A great paper [ Cell vol. 180 pp. 633 – 644 ’20 ] shows how different the tau protofilament from one disease (corticobasal degeneration) is from another (Alzheimer’s disease).  Figure three shows the side chain as it meanders around forming one ‘dish’ in the model above.  The meander is quite different in corticobasal degeneration (CBD) and Alzheimers.

It’s all the stuff tacked on. Tau is modified on its lysines (some 15% of all amino acids in the beta sheet forming part) by ubiquitination, acetylation and trimethylation, and by phosphorylation on serine.

Figure 3 is worth more of a look because it shows how different the post-translational modifications are of the same amino acid stretch of the tau protein in the Alzheimer’s and CBD.  Why has this not been seen before — because the amyloid was treated with pronase and other enzymes to get better pictures on cryoEM.  Isn’t that amazing.  Someone is probably looking to see if this explains prion strains.

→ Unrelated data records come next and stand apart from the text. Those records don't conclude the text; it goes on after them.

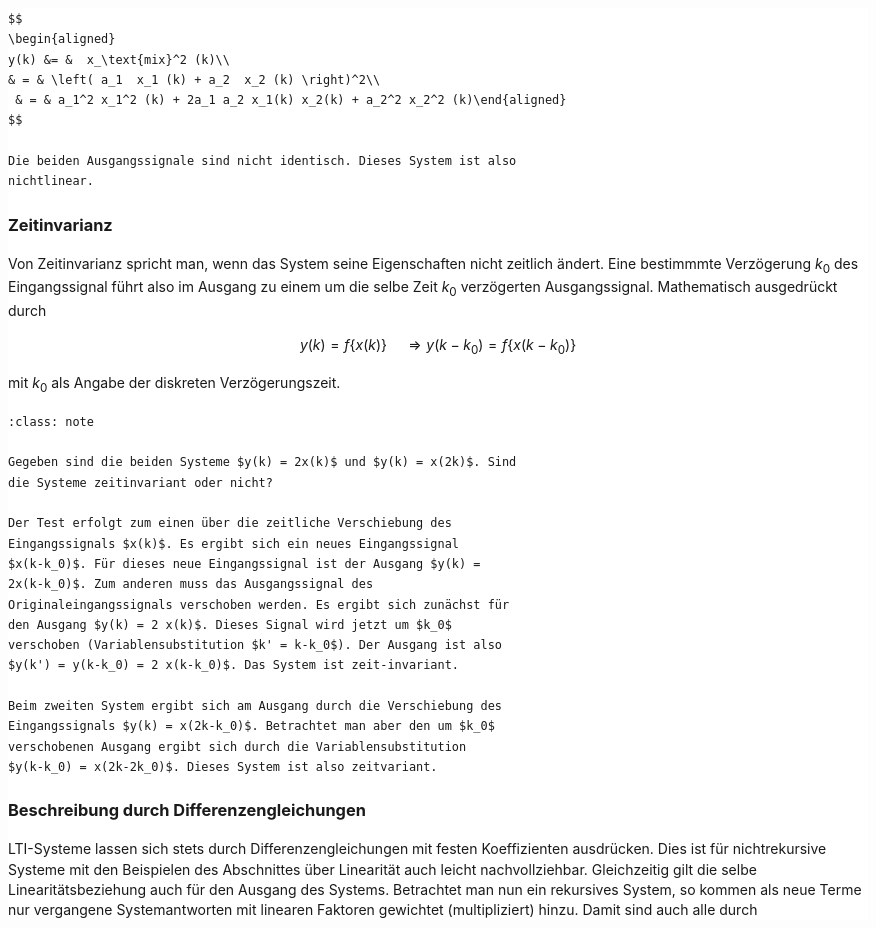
 ```{admonition} Beispiel
$$
\begin{aligned}
y(k) &= &  x_\text{mix}^2 (k)\\
& = & \left( a_1  x_1 (k) + a_2  x_2 (k) \right)^2\\
 & = & a_1^2 x_1^2 (k) + 2a_1 a_2 x_1(k) x_2(k) + a_2^2 x_2^2 (k)\end{aligned}
$$

Die beiden Ausgangssignale sind nicht identisch. Dieses System ist also
nichtlinear.
```

### Zeitinvarianz

Von Zeitinvarianz spricht man, wenn das System seine Eigenschaften nicht
zeitlich ändert. Eine bestimmmte Verzögerung $k_0$ des Eingangssignal
führt also im Ausgang zu einem um die selbe Zeit $k_0$ verzögerten
Ausgangssignal. Mathematisch ausgedrückt durch

$$
y(k) = f\{x(k) \} \quad \Rightarrow y(k-k_0) = f\{x(k-k_0) \}
$$ 

mit $k_0$ als Angabe der diskreten Verzögerungszeit.

```{admonition} Beispiel
:class: note

Gegeben sind die beiden Systeme $y(k) = 2x(k)$ und $y(k) = x(2k)$. Sind
die Systeme zeitinvariant oder nicht?

Der Test erfolgt zum einen über die zeitliche Verschiebung des
Eingangssignals $x(k)$. Es ergibt sich ein neues Eingangssignal
$x(k-k_0)$. Für dieses neue Eingangssignal ist der Ausgang $y(k) =
2x(k-k_0)$. Zum anderen muss das Ausgangssignal des
Originaleingangssignals verschoben werden. Es ergibt sich zunächst für
den Ausgang $y(k) = 2 x(k)$. Dieses Signal wird jetzt um $k_0$
verschoben (Variablensubstitution $k' = k-k_0$). Der Ausgang ist also
$y(k') = y(k-k_0) = 2 x(k-k_0)$. Das System ist zeit-invariant.

Beim zweiten System ergibt sich am Ausgang durch die Verschiebung des
Eingangssignals $y(k) = x(2k-k_0)$. Betrachtet man aber den um $k_0$
verschobenen Ausgang ergibt sich durch die Variablensubstitution
$y(k-k_0) = x(2k-2k_0)$. Dieses System ist also zeitvariant.
```

### Beschreibung durch Differenzengleichungen

LTI-Systeme lassen sich stets durch Differenzengleichungen mit festen
Koeffizienten ausdrücken. Dies ist für nichtrekursive Systeme mit den
Beispielen des Abschnittes über Linearität auch leicht nachvollziehbar.
Gleichzeitig gilt die selbe Linearitätsbeziehung auch für den Ausgang
des Systems. Betrachtet man nun ein rekursives System, so kommen
als neue Terme nur vergangene Systemantworten mit linearen Faktoren
gewichtet (multipliziert) hinzu. Damit sind auch alle durch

The question arises — is the chain structure in space different because of the modifications, or are the modifications there because the chain structure in space is different.  This could go either way we have 500+ enzymes (protein kinases) putting phosphate on serine and/or threonine, each looking at a particular protein conformation around the two so they don’t phosphorylate everything — ditto for the enzymes that put ubiquitin on proteins.

Fascinating times.  Imagine something as simple as pronase hiding all this beautiful structure.